After the verdict, Home Office Minister Tony McNulty said: "I am disappointed at this judgement. We don’t accept it and we intend to appeal."
The Home Office said that the PMOI would remain a proscribed organisation during the appeal by the government. Launch attacks The PMOI, or Mujahideen-e Khalq, which operates in exile, says it has renounced violence since 2001. The opposition group has been a thorn in Tehran’s side for more than two decades.
A militant organisation, whose ideology combines elements of both Marxism and Islam, the group based itself in Iraq after being expelled from Iran.
For more than 15 years before the fall of Saddam Hussein, it used bases in Iraq to launch attacks against Iran.

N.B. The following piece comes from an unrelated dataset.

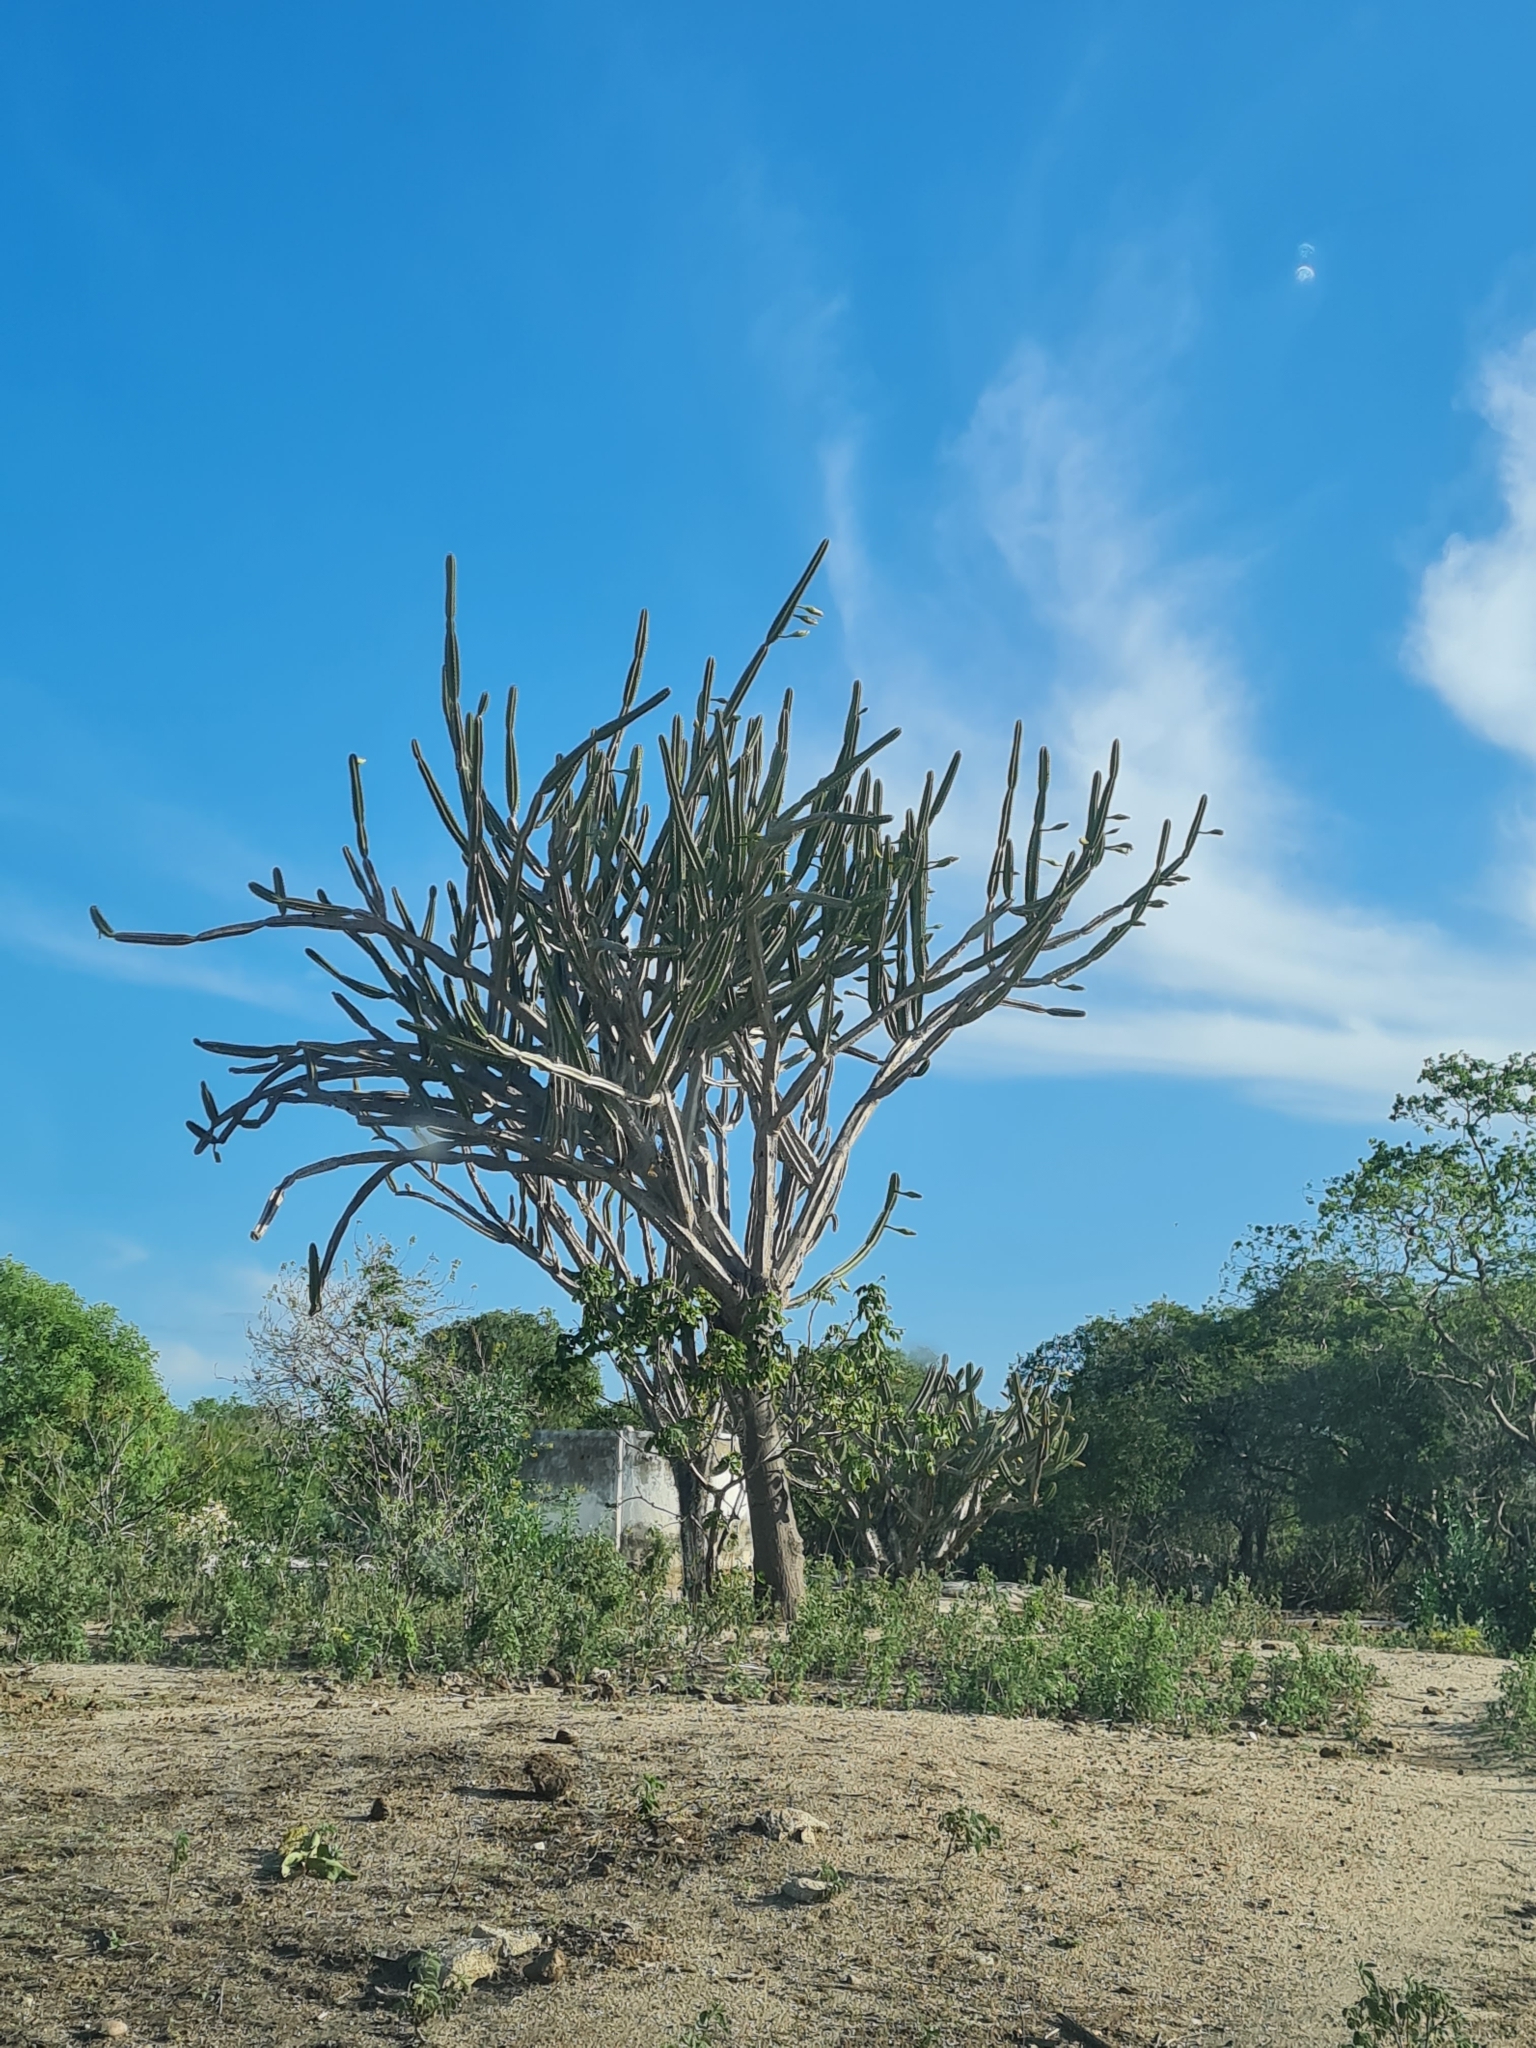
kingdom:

Sixteen MPs and 19 members of the House of Lords appealed against the proscription in the first case to be heard by the POAC.
They argued that there rights to support and promote what they said was a democratic and peaceful opposition to the regime in Tehran had been infringed.
Lord Corbett, chairman of the Committee for Iran Freedom, claimed the banning had been tied up with international diplomatic attempts to stop Iran developing nuclear weapons.